Various Artists: Making Singles Drinking Doubles

Various Artists
Making Singles Drinking Doubles
Bloodshot
2002-12-10

For a good while, Bloodshot Records has been the flagship label for “insurgent country” (the label’s own term), Americana, alt-country, or whatever you want to call it. With an artist roster that’s included folks like Neko Case, Ryan Adams, the Waco Brothers, Kelly Hogan, the Sadies, Alejandro Escovedo, the Old ’97s, and the Bottle Rockets, Bloodshot’s watched a steady stream of talent come through its doors, and known what to do with it. That said, it’s mildly suprising that they’ve reached their 100th release. Bloodshot might be the genre’s wise old man atop the mountain, but they’re lowkey enough that a ton of 7-inch singles, compilations, and other obscurities can slip by unnoticed.

Making Singles Drinking Doubles tries to remedy that, giving fans a real gift by collecting a batch of out-of-print, unreleased, or just-plain-hard-to-find cuts from the label’s catalog.

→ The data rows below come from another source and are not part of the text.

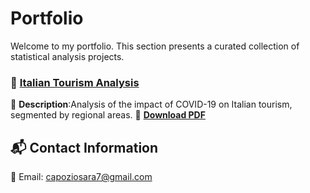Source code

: # Portfolio
Welcome to my portfolio. This section presents a curated collection of statistical analysis projects.

### 📄 [Italian Tourism Analysis](https://raw.githubusercontent.com/saracapozio/Portfolio/main/Italian_tourism_analysis.pdf)
📌 **Description**:Analysis of the impact of COVID-19 on Italian tourism, segmented by regional areas.
🔗 **[Download PDF](https://raw.githubusercontent.com/saracapozio/Portfolio/main/Italian_tourism_analysis.pdf)**  

## 📬 Contact Information 
📧 Email: [capoziosara7@gmail.com](mailto:capoziosara7@gmail.com)  
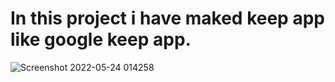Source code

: # In this project i have maked keep app like google keep app.

![Screenshot 2022-05-24 014258](https://user-images.githubusercontent.com/77235457/169898674-4539364b-0c40-4c35-ae51-b12b10efd982.png)
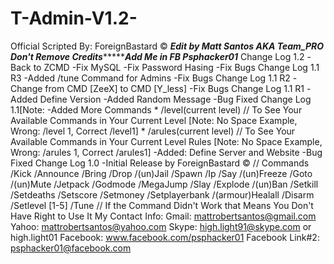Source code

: T-Admin-V1.2-
=============

  Official Scripted By: ForeignBastard ©  *********Edit by Matt Santos AKA Team_PRO Don't Remove Credits***********************Add Me in FB Psphacker01*********  Change Log 1.2 -Back to ZCMD -Fix MySQL -Fix Password Hasing -Fix Bugs  Change Log 1.1 R3  -Added /tune Command for Admins -Fix Bugs  Change Log 1.1 R2  -Change from CMD [ZeeX] to CMD [Y_less] -Fix Bugs  Change Log 1.1 R1  -Added Define Version -Added Random Message -Bug Fixed   Change Log 1.1[Note:  -Added More Commands * /level(current level) // To See Your Available Commands in Your Current Level [Note: No Space Example, Wrong: /level 1,  Correct /level1] * /arules(current level) // To See Your Available Commands in Your Current Level Rules [Note: No Space Example, Wrong: /arules 1,  Correct /arules1] -Added: Define Server and Website -Bug Fixed  Change Log 1.0 -Initial Release by ForeignBastard ©  // Commands /Kick /Announce /Bring /Drop /(un)Jail /Spawn /Ip /Say /(un)Freeze /Goto /(un)Mute /Jetpack /Godmode /MegaJump /Slay /Explode /(un)Ban /Setkill /Setdeaths /Setscore /Setmoney /Setplayerbank /(armour)Healall /Disarm /Setlevel [1-5] /Tune // If the Command Didn't Work that Means You Don't Have Right to Use It    My Contact Info: Gmail: mattrobertsantos@gmail.com Yahoo: mattrobertsantos@yahoo.com Skype: high.light91@skype.com or high.light01 Facebook: www.facebook.com/psphacker01 Facebook Link#2: psphacker01@facebook.com
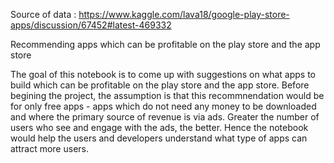 Source of data : https://www.kaggle.com/lava18/google-play-store-apps/discussion/67452#latest-469332

Recommending apps which can be profitable on the play store and the app store

The goal of this notebook is to come up with suggestions on what apps to build which can be profitable on the play store and the app store.
Before begining the project, the assumption is that this recommnendation would be for only free apps - apps which do not need any money to be downloaded and where the primary source of revenue is via ads. Greater the number of users who see and engage with the ads, the better. Hence the notebook would help the users and developers understand what type of apps can attract more users.
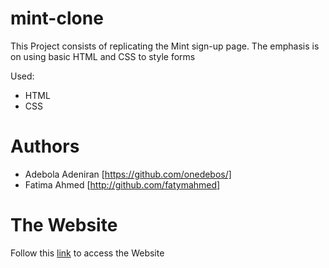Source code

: # mint-clone
This Project consists of replicating the Mint sign-up page. The emphasis is on using basic HTML and CSS to style forms

Used:
- HTML
- CSS

# Authors
- Adebola Adeniran  [https://github.com/onedebos/]
- Fatima Ahmed [http://github.com/fatymahmed]


# The Website
Follow this [link](https://fatymahmed.github.io/mint-clone/) to access the Website

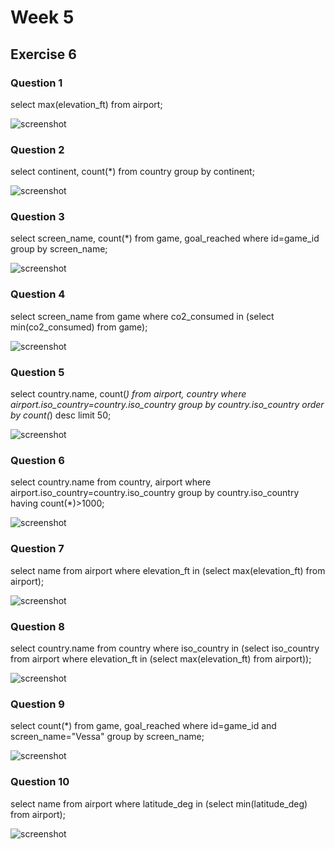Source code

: # Week 5
## Exercise 6
### Question 1
select max(elevation_ft) from airport;

![screenshot](ex6_q1.png)
### Question 2
select continent, count(*)
from country
group by continent;

![screenshot](ex6_q2.png)
### Question 3
select screen_name, count(*)
from game, goal_reached where id=game_id
group by screen_name;

![screenshot](ex6_q3.png)
### Question 4
select screen_name from game where co2_consumed in 
(select min(co2_consumed) from game);

![screenshot](ex6_q4.png)
### Question 5
select country.name, count(*)
from airport, country where airport.iso_country=country.iso_country 
group by country.iso_country order by count(*) desc limit 50;

![screenshot](ex6_q5.png)
### Question 6
select country.name from country, airport 
where airport.iso_country=country.iso_country 
group by country.iso_country 
having count(*)>1000;

![screenshot](ex6_q6.png)
### Question 7
select name from airport where elevation_ft in 
(select max(elevation_ft) from airport);

![screenshot](ex6_q7.png)
### Question 8
select country.name from country where iso_country in 
(select iso_country from airport where elevation_ft in 
(select max(elevation_ft) from airport));

![screenshot](ex6_q8.png)
### Question 9
select count(*) from game, goal_reached where id=game_id 
and screen_name="Vessa" group by screen_name;

![screenshot](ex6_q9.png)
### Question 10
select name from airport where latitude_deg 
in (select min(latitude_deg) from airport);

![screenshot](ex6_q10.png)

Any of these songs that have previously seen the light of day typically did so in limited runs of 500 or 1,000 copies — enough for the most ardent fans to get their fix, but not for the rest of us to get in on the fun. So while it’s a good collection for the casual listener, it’s also mannah for the diehard’s soul. It’s foolish to throw a gauntlet at completists, but there’s probably stuff on this collection that even the most ardent Bloodshot afficionados would sell their mothers for. Besides that, the record’s just plain fun.

What comes across the most on these tracks is the sheer fun and joy that a lot of these acts had making music. Despite the occasional big name like Ryan Adams, Bloodshot is mainly a home for musicians who still have day jobs, who scrape together recording time and money as best they can and then hit the road in a cramped van. They also exhibit a love of country music that’s right in line with the label’s near-evangelical zeal. One listen to Kelly Hogan’s rapid-fire run through “1,000,0001” (a response to The Sadies’ “One Million Songs”) or Neko Case’s heavily twanged take on Loretta Lynn’s “Rated X” will put a definite smile on your face.

The cover versions (of which there are many) come from mainly unexpected places. The Waco Brothers make Jimmy Cliff’s “The Harder they Come” sound like a primo Clash outtake. Rex Hobart applies pedal steel to Poison’s “Every Rose Has Its Thorn” and almost gets away with it (there’s probably too much sap in that song’s tree for any artist to overcome, though). The Meat Purveyors offer up the oddly charming “Madonna Trilogy”, which actually makes “Like a Virgin” sound sweet and tender, but which sounds very unsure by the time it gets through “Lucky Star” and “Burning Up”. The Volebeats take a gentle country stroll through Funkadelic’s “Maggot Brain” and Moonshine Willy goes on a foot-stomping, decidedly un-British romp through XTC’s “Complicated Games”. Folks like Hank Williams, Conway Twitty, and Freddy Fender also get nods, with generally good results.

There’s not a lot of original material, but what’s here is also top-notch. Ryan Adam’s unreleased Heartbreaker outtake, “Goodbye Honey”, is the kind of stripped-down simplicity you don’t hear from him much these days, and the acoustic version of “To Be Young (Is To Be Sad, Is To Be High)” has a nice off-the-cuff feel. Folks trying to collect everything they can by the prolific Adams (a masochistic task if ever there was one) will be grateful for these two cuts. Andre Williams and 2 Star Tabernacle (with Jack White of the White Stripes on backing vocals and piano) set fire to “Lily White Mama & Jet Black Daddy” (their gut-bucket cover of “Ramblin’ Man” really shines, sounding like Nick Cave or Tom Waits got ahold of it). Bloodshot Renaissance Man Jon Langford closes things out with “Nashville Radio”, ending the record with the same Clash vibe that kicked things off.

All in all, Making Singles Drinking Doubles is the kind of mini-party you’d expect Bloodshot to throw for itself. A collection of the well-known stuff isn’t the Bloodshot way, or the way of collectors of obscure 7-inch singles. This compilation marks a milestone, but it also gives something by giving most listeners a ton of good stuff they’ve probably never heard. If only more compilations took that approach.